Come ben sappiamo, una delle cause più eclatanti del calo di selvaggina nelle nostre campagne è dovuto all’agricoltura intensiva. Non solo fitofarmaci e pesticidi, anche le monocolture possono provocare situazioni di degrado delle popolazioni selvatiche. Ne sono un esempio i grandi appezzamenti di mais, uno dei prodotti agricoli più coltivati al mondo per i molti usi alimentari e quelli energetici.

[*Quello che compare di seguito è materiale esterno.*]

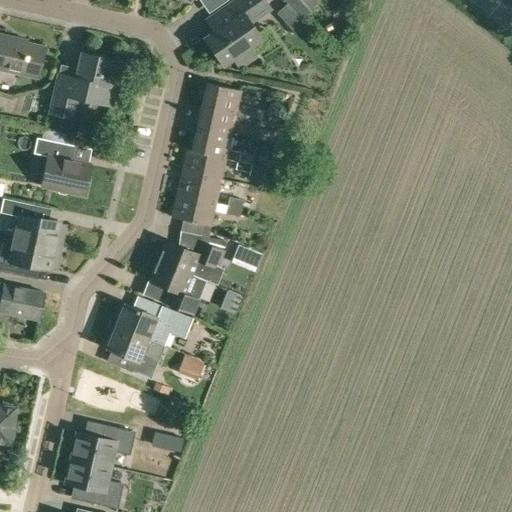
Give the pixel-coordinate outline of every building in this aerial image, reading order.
[(239,69),(257,57),(250,46),(261,39),(251,24),(271,11),(263,0),(235,0),(206,20),(214,32),(205,38),(224,64),(232,58),(239,69)] [(286,3),(302,16),(318,2),(316,0),(284,0),(286,2),(286,3)] [(354,0),(339,0),(336,11),(351,15),(356,0),(354,0)] [(301,18),(302,16),(286,3),(286,2),(277,11),(296,31),(305,22),(301,18)] [(0,68),(37,77),(44,47),(18,41),(18,39),(0,34),(0,68)] [(112,105),(121,62),(81,54),(76,79),(58,75),(49,114),(72,119),(77,97),(112,105)] [(262,119),(264,110),(237,104),(240,91),(206,83),(201,106),(248,117),(248,116),(262,119)] [(246,126),(248,117),(201,106),(196,128),(230,136),(233,122),(246,126)] [(227,149),(230,136),(196,128),(191,150),(225,158),(225,159),(236,161),(251,165),(253,155),(227,149)] [(84,195),(90,164),(88,164),(90,149),(37,138),(33,153),(47,156),(41,186),(84,195)] [(191,150),(186,149),(181,171),(220,180),(225,159),(225,158),(191,150)] [(249,172),(251,165),(236,161),(235,169),(249,172)] [(181,171),(177,194),(215,202),(220,180),(181,171)] [(177,194),(172,216),(182,219),(210,225),(213,211),(215,202),(177,194)] [(241,208),(243,199),(229,196),(227,205),(241,208)] [(55,245),(60,222),(30,216),(32,205),(2,198),(0,210),(0,212),(18,217),(14,236),(55,245)] [(227,205),(225,213),(239,216),(241,208),(227,205)] [(207,236),(208,233),(182,228),(180,227),(180,230),(183,231),(177,246),(165,241),(157,261),(190,274),(207,281),(211,282),(217,285),(224,268),(216,265),(222,250),(199,240),(201,235),(207,236)] [(49,270),(55,245),(14,236),(9,258),(0,256),(0,269),(17,273),(19,263),(49,270)] [(149,280),(163,286),(158,297),(199,313),(211,282),(207,281),(190,274),(157,261),(149,280)] [(0,312),(38,321),(44,293),(3,284),(0,298),(0,312)] [(151,339),(164,343),(169,332),(184,338),(192,318),(177,312),(137,295),(133,306),(123,303),(115,325),(151,339)] [(158,359),(164,343),(151,339),(115,325),(106,348),(130,357),(125,369),(150,379),(158,359)] [(182,371),(205,379),(212,359),(189,351),(182,371)] [(0,441),(10,442),(14,408),(0,406),(0,441)] [(71,457),(110,466),(114,450),(129,454),(134,432),(107,425),(104,438),(77,432),(71,457)] [(168,435),(155,432),(152,445),(165,448),(168,435)] [(107,480),(110,466),(71,457),(65,483),(93,489),(90,502),(117,508),(123,483),(107,480)]
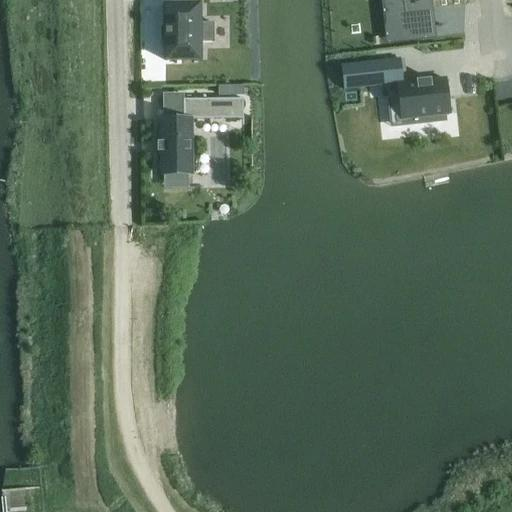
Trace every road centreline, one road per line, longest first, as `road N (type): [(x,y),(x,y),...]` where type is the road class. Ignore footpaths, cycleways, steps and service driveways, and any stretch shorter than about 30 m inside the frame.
road 1 (track): [(170,511),(147,478),(124,415),(116,226)]
road 2 (residential): [(116,226),(110,0)]
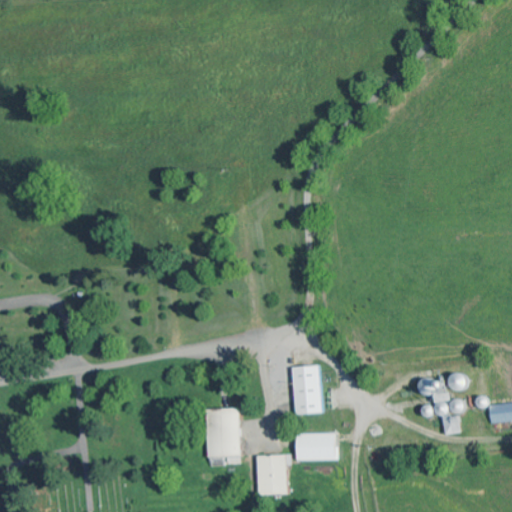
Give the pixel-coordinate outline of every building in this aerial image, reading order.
[(298,368),(301,416),(328,414),(326,366),(298,368)] [(423,386),(431,398),(443,390),(436,378),(423,386)] [(449,437),(467,434),(464,415),(470,415),(467,401),(456,403),(455,392),(450,393),(448,384),(440,385),(449,437)] [(246,456),(244,409),(211,410),(213,457),(246,456)] [(302,435),(302,462),(343,461),(342,434),(302,435)] [(263,456),(264,495),(293,494),(292,466),(297,466),(297,456),(263,456)]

Uno studio del dipartimento di scienze biologiche dell’Università di Vienna e della stessa facoltà della Bishop's University, Québec, Canada ha analizzato gli effetti di questa coltura sulle lepri brune europee e concluso che ne stanno causando un inesorabile declino.
La pianta di mais, dal basso valore nutritivo, finisce infatti per causare gravi carenze di niacina e di amminoacidi essenziali nelle lepri. Carenze che sono emerse dalle analisi epatiche effettuate su esemplari cacciate. Inoltre contando le cicatrici placentari nelle femmine, è stato osservato un considerevole calo di numero di piccoli nati. I risultati mostrano un importante effetto negativo nell'area coltivata a mais sulle concentrazioni epatiche di niacina delle femmine e sulla loro funzione riproduttiva. La ridotta fecondita' delle femmine è stata individuata come la causa principale del progressivo declino di questa specie selvatica.
Per ogni aumento del 10% della superficie coltivata a mais, la differenza tra i conteggi primaverili e autunnali delle lepri è calata in media di 2,2 lepri per 100 ettari. Più mais è stato coltivato in un sito di studio, minore è il numero di cicatrici uterine trovate nelle femmine. I dati disponibili danno la specie in drammatico declino in tutta Europa: Polonia, Danimarca, Croazia, Serbia, Germania, Austria, Bulgaria, Lussemburgo, Paesi Bassi, Slovacchia, Svizzera, Regno Unito. Per quanto riguardo l'Italia il rischio è limitato. Il mais infatti è coltivato in poche zone e non in maniera intensiva.